**AUSGEWÄHLTER TEXTAUSZUG:**
Die Studie der britischen Wissenschaftler beruht auf der Methode des "Distributed Computing", bei der Rechenoperationen anstatt auf einem Riesencomputer auf vielen hunderten bis tausenden kleinen Rechnern durchgeführt werden:

Den Angaben der Forscher zufolge haben sich rund 95.000 Menschen aus 150 Ländern auf der Website "climateprediction.net" registriert, um sich das Auswertungsprogramm herunterladen zu können.
->   Climateprediction.net
"Distributed Computing" für die Klimaforschung
Die britischen Forscher sind Pioniere beim Einsatz von "Distributed Computing" für die Klimaforschung. Bisher wurde diese Methode gerne für die Weltraumerforschung - insbesondere die Suche nach außerirdischem intelligentem Leben - eingesetzt.

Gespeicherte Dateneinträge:

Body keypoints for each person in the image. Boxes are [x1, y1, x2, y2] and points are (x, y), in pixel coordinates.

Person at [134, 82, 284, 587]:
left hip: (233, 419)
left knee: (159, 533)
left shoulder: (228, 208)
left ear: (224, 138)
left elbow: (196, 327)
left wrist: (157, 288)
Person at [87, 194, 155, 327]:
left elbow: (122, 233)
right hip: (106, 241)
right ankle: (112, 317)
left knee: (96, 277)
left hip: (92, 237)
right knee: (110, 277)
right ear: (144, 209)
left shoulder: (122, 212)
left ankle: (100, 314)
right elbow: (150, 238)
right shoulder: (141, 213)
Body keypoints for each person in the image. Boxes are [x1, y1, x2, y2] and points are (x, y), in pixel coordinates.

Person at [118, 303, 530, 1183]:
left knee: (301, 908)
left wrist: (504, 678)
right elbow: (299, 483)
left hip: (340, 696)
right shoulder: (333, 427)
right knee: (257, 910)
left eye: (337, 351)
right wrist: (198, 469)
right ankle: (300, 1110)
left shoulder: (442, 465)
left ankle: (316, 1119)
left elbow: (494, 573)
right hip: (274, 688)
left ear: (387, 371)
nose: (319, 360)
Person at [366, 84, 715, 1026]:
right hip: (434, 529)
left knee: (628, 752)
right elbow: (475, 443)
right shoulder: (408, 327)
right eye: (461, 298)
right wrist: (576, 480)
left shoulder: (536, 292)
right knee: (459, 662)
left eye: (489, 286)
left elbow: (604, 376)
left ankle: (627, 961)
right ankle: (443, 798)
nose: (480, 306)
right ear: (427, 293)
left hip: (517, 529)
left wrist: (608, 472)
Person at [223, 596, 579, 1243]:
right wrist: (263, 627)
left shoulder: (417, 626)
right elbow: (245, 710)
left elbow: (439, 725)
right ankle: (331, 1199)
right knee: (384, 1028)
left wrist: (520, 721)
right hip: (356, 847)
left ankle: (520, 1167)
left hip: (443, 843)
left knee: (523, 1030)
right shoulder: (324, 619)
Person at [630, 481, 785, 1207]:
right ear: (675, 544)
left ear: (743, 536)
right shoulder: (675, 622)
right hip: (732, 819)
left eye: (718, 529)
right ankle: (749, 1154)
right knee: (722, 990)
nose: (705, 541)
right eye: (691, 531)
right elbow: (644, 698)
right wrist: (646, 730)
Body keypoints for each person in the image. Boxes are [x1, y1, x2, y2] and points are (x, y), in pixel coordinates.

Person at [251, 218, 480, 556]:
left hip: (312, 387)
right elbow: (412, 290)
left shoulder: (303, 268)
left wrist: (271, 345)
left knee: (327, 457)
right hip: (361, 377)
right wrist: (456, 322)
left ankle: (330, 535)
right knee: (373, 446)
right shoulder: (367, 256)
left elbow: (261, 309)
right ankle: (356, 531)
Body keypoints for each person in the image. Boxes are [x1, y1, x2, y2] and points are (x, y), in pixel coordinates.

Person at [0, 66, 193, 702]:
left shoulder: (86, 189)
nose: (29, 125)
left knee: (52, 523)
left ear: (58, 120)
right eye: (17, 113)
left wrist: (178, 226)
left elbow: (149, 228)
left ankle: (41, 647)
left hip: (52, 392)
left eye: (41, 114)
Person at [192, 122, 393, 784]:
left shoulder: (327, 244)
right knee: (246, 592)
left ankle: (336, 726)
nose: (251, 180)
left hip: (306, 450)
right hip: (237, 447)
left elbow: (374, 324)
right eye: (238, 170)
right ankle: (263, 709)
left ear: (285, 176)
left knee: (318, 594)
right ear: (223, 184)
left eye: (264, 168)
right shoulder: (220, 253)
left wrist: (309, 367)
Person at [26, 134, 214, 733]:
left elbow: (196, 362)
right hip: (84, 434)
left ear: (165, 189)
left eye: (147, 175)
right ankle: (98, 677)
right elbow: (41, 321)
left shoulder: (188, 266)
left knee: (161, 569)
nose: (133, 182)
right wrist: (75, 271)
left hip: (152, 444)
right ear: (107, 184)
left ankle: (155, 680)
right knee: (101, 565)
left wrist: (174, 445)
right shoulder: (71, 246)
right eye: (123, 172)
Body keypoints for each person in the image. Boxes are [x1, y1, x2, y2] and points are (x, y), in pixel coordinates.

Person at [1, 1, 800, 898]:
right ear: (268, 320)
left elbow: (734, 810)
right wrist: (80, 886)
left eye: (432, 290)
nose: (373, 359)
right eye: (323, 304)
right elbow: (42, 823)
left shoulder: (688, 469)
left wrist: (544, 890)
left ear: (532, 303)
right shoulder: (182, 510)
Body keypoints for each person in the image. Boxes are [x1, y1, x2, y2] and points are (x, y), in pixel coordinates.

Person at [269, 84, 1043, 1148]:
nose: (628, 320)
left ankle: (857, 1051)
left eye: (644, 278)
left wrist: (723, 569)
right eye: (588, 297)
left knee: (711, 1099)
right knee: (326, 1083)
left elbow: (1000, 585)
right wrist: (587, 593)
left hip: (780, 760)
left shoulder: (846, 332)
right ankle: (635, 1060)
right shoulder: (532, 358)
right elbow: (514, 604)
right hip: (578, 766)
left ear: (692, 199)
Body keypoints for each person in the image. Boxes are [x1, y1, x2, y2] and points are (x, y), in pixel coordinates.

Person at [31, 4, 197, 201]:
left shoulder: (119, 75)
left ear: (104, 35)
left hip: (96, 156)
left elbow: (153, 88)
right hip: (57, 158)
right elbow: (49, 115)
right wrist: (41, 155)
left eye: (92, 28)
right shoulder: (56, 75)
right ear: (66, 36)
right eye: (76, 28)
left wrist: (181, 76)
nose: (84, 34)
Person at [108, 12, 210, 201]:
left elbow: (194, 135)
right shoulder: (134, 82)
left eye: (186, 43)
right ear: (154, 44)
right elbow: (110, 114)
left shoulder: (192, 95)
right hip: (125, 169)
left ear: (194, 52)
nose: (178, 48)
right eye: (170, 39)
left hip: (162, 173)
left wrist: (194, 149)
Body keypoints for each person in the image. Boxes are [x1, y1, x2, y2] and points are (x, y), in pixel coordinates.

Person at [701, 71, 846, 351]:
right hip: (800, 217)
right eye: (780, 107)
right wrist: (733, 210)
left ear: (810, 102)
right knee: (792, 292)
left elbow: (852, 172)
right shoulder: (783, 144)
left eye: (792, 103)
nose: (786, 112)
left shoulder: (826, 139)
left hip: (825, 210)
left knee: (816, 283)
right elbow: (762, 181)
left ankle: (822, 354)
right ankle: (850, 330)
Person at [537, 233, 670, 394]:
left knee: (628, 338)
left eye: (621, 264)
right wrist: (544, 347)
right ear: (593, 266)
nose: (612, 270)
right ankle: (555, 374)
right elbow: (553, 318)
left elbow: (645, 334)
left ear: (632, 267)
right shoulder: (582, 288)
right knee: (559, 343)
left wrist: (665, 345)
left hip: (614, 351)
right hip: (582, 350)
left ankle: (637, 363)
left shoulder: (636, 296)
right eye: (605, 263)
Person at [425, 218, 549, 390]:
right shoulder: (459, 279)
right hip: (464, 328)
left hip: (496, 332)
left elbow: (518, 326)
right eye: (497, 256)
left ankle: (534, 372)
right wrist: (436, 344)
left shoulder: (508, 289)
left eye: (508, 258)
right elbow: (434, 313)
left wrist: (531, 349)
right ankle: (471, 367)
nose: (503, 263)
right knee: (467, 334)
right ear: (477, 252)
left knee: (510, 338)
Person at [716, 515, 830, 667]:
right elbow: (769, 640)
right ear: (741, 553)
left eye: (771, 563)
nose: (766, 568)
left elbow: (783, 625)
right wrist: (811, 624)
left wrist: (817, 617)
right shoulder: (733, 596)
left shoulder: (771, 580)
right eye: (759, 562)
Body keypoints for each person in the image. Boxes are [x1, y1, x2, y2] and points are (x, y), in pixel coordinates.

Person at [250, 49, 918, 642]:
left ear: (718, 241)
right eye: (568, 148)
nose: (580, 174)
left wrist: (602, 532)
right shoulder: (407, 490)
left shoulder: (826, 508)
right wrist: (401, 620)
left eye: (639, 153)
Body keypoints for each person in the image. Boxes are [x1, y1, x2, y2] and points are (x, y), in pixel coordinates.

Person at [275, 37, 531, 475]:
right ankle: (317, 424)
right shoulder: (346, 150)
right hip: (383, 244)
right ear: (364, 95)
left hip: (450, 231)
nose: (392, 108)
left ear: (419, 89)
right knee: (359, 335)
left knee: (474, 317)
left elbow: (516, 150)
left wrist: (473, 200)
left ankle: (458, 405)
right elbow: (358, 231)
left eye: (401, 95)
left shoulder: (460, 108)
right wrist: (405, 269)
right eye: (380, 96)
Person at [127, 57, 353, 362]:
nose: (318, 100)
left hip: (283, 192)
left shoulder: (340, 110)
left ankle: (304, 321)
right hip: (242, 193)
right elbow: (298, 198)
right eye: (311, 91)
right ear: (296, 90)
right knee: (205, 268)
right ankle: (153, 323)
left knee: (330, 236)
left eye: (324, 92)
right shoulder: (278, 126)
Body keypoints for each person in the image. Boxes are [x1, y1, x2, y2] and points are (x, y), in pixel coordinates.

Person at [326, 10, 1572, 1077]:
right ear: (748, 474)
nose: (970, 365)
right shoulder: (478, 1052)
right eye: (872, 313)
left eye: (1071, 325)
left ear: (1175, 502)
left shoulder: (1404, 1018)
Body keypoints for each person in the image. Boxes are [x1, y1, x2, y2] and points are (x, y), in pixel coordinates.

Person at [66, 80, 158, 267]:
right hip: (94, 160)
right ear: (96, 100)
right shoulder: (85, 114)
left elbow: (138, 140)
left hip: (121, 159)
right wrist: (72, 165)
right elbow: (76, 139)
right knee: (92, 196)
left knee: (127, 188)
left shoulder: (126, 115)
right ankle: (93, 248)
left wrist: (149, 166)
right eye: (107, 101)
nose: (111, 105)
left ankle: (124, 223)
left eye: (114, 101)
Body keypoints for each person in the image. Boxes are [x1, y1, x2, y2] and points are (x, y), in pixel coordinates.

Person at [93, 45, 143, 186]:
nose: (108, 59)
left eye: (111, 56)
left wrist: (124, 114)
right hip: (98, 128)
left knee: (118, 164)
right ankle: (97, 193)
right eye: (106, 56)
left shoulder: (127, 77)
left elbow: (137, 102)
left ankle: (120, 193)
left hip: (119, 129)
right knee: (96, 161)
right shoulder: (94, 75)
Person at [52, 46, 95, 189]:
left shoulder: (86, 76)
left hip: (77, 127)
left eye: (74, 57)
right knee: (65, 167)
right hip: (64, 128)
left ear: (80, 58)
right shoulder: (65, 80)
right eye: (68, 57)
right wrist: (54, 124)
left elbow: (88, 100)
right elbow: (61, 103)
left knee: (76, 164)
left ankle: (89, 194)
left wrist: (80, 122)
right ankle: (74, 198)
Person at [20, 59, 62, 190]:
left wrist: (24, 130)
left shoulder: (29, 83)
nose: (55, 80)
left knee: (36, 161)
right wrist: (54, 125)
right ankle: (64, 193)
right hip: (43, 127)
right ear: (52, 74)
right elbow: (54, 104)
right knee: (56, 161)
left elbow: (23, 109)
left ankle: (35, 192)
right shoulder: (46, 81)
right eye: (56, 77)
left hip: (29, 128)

**ARBEITSAUFTRÄGE:**
**A.** Beantworten Sie anhand des Textauszugs die folgenden Fragen:
(i) Wie viele Menschen haben sich auf der Website registriert, und aus wie vielen Ländern stammen sie?
(ii) Auf welchen Rechnern werden beim "Distributed Computing" die Rechenoperationen durchgeführt?
(iii) Für welches Forschungsgebiet wurde die Methode bisher gerne eingesetzt?
**B.** Schreiben Sie aus dem Textauszug den Abschnitt ab, der mit den Worten "Den Angaben der" beginnt und mit "herunterladen zu können." endet.
**C.** Prüfen Sie, ob die folgenden Aussagen mit dem Textauszug übereinstimmen:
(i) Die registrierten Personen stammen aus 150 Ländern.
(ii) Die Studie stützt sich auf die Rechenleistung eines einzigen Riesencomputers.
(iii) Die Forscher stammen aus den USA.

**LÖSUNGEN:**
**A.**
(i) Rund 95.000 Menschen aus 150 Ländern.
(ii) Auf vielen hunderten bis tausenden kleinen Rechnern statt auf einem Riesencomputer.
(iii) Für die Weltraumerforschung, insbesondere die Suche nach außerirdischem intelligentem Leben.

**B.**
Den Angaben der Forscher zufolge haben sich rund 95.000 Menschen aus 150 Ländern auf der Website "climateprediction.net" registriert, um sich das Auswertungsprogramm herunterladen zu können.

**C.**
(i) Ja: "rund 95.000 Menschen aus 150 Ländern"
(ii) Nein: "anstatt auf einem Riesencomputer auf vielen hunderten bis tausenden kleinen Rechnern"
(iii) Nein: "Die britischen Forscher sind Pioniere"